# Vu-Rite Saved The Day



## plbgbiz (Aug 27, 2010)

I can not say enough about the customer service at Vu-Rite. Not only did I get immediate attention from the owner, he walked me through an emergency repair that allowed us to get to our jobs on Friday.


----------



## plbgbiz (Aug 27, 2010)

plbgbiz said:


> I can not say enough about the customer service at Vu-Rite. Not only did I get immediate attention from the owner, he walked me through an emergency repair that allowed us to get to our jobs on Friday.


Once I was able to find some material to make a temporary lens with, the repair only took about 15 minutes.

He is also sending me a replacement lens under warranty. :thumbup:


----------



## RealCraftsMan (Dec 27, 2011)

Good to see people stand behing their products. Try that with Ridged!


----------



## justin (May 14, 2010)

RealCraftsMan said:


> Good to see people stand behing their products. Try that with Ridged!


ive had good luck with ridgid warranty. they have even given me a new ridgid 690 when other one 6mo old got dropped. couldnt believe it. i dont know , but cant complain.


----------



## RealCraftsMan (Dec 27, 2011)

justin said:


> ive had good luck with ridgid warranty. they have even given me a new ridgid 690 when other one 6mo old got dropped. couldnt believe it. i dont know , but cant complain.


You missed my point. I was talking about the owner walking him through a repair.


----------



## plbgbiz (Aug 27, 2010)

I have heard that Ridgid stands behind their camera equipment pretty well but I have also heard that they play the "customer abuse" card at the drop of a hat.

Be that as it may, no matter how well they would have covered the camera on warranty, I would have NEVER received that personalized help from the tech department of Ridgid. I think they are too big and too married to "this is our policy" to be able to do that.

In the amount of time it took me to explain my problem, I was on the phone with the owner that also designed the camera. He told me what size allen wrench to use and most important, which screws to NOT loosen.

One $12 piece of 3/16" clear acrylic later, along with a few minutes on the bench grinder making a not so perfect circle, and I had a temporary lens that let us get back to work.

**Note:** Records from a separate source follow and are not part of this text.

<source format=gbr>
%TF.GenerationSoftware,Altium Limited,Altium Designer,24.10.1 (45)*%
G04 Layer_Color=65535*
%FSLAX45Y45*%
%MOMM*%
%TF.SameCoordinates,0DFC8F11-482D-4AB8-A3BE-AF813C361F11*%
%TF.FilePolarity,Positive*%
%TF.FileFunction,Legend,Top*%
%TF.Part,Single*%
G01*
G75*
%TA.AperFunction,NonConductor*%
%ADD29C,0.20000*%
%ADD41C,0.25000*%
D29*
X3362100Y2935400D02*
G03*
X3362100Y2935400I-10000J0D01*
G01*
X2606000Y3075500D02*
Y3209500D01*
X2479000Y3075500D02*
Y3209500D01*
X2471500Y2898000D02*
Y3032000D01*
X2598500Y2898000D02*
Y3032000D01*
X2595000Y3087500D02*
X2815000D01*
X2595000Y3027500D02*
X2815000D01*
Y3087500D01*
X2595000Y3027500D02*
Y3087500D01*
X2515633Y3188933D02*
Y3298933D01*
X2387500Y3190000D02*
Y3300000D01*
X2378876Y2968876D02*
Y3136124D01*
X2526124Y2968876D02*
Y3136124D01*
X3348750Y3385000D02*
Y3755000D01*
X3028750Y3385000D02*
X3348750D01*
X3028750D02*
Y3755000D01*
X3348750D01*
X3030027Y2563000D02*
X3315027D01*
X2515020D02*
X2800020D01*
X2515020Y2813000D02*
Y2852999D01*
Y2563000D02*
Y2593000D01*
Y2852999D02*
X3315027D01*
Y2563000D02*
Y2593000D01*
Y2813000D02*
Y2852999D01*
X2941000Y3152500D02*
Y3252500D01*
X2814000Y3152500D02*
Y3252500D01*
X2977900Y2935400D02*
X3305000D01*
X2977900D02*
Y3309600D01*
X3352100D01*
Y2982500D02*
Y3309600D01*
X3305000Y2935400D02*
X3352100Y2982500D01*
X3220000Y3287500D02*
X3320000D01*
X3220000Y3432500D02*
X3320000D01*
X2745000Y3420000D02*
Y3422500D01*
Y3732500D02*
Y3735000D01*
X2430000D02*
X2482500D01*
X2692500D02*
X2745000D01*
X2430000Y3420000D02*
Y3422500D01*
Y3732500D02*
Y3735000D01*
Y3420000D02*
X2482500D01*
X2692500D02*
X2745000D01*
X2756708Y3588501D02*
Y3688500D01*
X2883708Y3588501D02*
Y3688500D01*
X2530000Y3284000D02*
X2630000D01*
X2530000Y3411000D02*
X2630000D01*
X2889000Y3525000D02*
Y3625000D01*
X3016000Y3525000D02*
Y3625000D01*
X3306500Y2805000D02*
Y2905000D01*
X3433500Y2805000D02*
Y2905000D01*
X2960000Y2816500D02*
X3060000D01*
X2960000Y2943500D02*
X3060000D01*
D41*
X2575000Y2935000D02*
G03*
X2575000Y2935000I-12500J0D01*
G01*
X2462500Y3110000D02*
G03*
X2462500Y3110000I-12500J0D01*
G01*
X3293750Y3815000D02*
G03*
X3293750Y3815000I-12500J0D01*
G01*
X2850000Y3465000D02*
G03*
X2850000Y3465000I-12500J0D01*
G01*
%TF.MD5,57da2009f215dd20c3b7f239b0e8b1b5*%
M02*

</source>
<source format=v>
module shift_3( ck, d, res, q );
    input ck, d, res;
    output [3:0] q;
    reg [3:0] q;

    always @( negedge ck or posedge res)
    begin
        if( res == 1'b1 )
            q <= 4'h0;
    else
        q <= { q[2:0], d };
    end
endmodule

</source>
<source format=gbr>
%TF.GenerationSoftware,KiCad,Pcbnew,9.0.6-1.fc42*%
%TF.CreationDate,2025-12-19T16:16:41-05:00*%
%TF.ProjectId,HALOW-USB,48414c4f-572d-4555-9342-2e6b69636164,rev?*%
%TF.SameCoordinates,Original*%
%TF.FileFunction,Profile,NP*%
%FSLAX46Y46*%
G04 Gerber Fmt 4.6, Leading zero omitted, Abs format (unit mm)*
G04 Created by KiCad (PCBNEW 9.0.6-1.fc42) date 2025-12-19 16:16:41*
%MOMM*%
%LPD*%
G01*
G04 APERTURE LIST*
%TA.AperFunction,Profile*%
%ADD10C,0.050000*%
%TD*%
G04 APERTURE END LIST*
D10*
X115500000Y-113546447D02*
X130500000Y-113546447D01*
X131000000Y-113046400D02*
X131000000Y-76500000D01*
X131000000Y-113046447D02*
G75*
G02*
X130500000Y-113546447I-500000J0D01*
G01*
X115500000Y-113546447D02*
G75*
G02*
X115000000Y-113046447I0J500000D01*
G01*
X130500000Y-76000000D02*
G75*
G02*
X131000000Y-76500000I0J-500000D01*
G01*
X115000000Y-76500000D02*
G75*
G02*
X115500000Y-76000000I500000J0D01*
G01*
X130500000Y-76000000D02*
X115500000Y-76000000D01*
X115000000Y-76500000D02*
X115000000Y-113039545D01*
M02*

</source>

No matter how bad a tech would have wanted to help, I don't see that happening with Ridgid. Not knocking them. It's just different.


----------



## justin (May 14, 2010)

plbgbiz said:


> I have heard that Ridgid stands behind their camera equipment pretty well but I have also heard that they play the "customer abuse" card at the drop of a hat.
> 
> Be that as it may, no matter how well they would have covered the camera on warranty, I would have NEVER received that personalized help from the tech department of Ridgid. I think they are too big and too married to "this is our policy" to be able to do that.
> 
> ...


i try to keep a personal relationship with my rep. its just like a counter guy. 
yes ridgid are pricks. but ive been fortunate , now dealing with kohler.... whew thats a crappy company on warranty. just my experience


----------